Et ce n’est pas tout. Comment ce Premier Ministre va-t-il être validé par une assemblée dont la majorité est en désintégration ? Donc par élan de partage égoïste du pouvoir, on imagine des solutions qui vont produire davantage des problèmes et qui vont encore plomber le pays. Même dans l’opposition, il n’y a pas nécessairement lucidité et passion pour tirer le pays du bourbier. Il y a certains carnassiers politiques de notoriété publique, des girouettes patentées de longue date. Ils ne reniflent que les prébendes du pouvoir. Leur discours en faveur des élections et de la Constitution, on le sait, n’est que la rationalisation des stratagèmes de conquête du pouvoir par le truchement d’une transition.
Nous devons nous rendre à l’évidence : l’élection présidentielle ne peut plus être réalisée dans le délai constitutionnel. Les politiciens, de la majorité comme ceux de l’opposition, se trouvent devant l’obligation de trouver une modalité de résolution du problème assortie d’intelligence et de sagesse pour éviter à la nation une catastrophe. Par le dialogue ou par les négociations, la formule n’est pas importante. L’une des dimensions de cette catastrophe c’est la ruine de l’économie. La RD Congo n’est ni le Burundi, ni le Congo-Brazzaville. Nous avons plus d’investissements des multinationales enregistrées dans les plus importantes bourses mondiales que n’importe quel pays de la région. La déstabilisation de l’économie va provoquer des trépidations à la bourse de New York, de Londres, de Toronto et de Johannesburg où les entreprises telles que Free Port MCmoran, Banro et Anglo Gold sont enregistrées. Les fameux politiciens sont insensibles à cette dangereuse réalité stratégique.

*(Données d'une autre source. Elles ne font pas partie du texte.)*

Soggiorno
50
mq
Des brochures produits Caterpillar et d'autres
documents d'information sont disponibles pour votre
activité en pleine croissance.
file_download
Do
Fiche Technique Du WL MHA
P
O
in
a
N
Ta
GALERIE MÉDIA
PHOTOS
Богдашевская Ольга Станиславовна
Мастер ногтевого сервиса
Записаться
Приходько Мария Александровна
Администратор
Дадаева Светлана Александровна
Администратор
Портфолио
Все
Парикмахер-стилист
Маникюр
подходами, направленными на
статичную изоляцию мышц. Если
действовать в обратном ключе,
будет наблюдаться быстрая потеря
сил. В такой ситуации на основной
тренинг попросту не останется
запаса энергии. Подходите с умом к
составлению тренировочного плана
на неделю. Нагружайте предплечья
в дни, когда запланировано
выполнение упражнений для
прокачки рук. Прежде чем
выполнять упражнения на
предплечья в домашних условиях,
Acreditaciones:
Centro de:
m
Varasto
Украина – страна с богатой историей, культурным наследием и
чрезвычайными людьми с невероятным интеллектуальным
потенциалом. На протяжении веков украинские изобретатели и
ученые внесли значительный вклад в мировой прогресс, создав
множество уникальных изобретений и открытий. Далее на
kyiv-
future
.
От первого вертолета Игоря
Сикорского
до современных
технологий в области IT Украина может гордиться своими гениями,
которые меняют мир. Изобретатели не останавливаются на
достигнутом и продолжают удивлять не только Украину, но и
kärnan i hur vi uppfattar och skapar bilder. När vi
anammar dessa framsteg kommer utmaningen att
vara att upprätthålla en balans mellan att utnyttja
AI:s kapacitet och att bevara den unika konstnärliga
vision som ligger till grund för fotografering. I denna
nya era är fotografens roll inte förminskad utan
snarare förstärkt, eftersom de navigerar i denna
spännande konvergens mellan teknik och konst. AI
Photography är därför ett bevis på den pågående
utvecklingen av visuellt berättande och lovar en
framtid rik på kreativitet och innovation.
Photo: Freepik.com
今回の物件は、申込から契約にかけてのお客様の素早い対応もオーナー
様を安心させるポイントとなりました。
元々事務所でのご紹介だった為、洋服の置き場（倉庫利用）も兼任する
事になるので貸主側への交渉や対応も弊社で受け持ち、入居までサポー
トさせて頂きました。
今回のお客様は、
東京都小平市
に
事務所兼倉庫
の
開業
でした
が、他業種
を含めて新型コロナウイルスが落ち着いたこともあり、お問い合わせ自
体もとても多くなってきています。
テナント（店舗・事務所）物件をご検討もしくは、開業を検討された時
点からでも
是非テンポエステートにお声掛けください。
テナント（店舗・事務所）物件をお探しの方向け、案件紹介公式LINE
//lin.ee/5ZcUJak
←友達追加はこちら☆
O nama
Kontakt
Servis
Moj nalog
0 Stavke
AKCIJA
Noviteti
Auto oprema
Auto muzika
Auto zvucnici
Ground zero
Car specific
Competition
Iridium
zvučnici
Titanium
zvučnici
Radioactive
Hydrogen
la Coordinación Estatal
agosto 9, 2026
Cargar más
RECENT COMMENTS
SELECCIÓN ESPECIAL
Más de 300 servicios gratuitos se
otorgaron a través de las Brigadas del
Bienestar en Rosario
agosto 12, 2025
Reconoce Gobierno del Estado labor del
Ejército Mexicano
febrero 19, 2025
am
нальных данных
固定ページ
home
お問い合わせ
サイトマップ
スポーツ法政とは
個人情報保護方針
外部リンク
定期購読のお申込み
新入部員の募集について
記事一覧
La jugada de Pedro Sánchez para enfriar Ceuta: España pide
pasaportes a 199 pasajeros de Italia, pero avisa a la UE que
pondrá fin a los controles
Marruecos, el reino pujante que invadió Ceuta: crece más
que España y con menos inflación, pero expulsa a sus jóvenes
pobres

La transition peut bien se réaliser en respectant la constitution, pour les postes dont les modalités d’attribution ne sont pas expressément définies dans la Constitution, tels que les Vice-Premiers Ministres. Et les acteurs gérant la transition devraient être exclus de l’élection résidentielle. Si transition il y a, il nous faut beaucoup de finesse et d’abnégation pour éviter qu’une telle transition ne soit l’occasion de ruiner l’Etat. On le sait, l’esprit et la pratique de la transition au Congo à travers notre l’histoire sont ceux de la mangeaille.
Démontrons au monde que nous avons évolué et que nous sommes matures. Le partage du pouvoir ne devra pas permettre de vider les finances publiques et d’affaisser l’économie. Une transition austère, lucide, courte, sans perturbation majeure.
Elle optera pour les ouvertures au niveau des vices-premiers ministres, éventuellement dans un réaménagent du Gouvernement Matata, en y intégrant un nombre raisonnable des acteurs de l’opposition et de la société civile. Une telle transition pétrie d’intelligence peut bien permettre de faire cheminer le Congo vers l’alternance sans cataclysme militaro-politique, sans ruiner son acquis vital et le piller de sa Renaissance, qui est l’économie.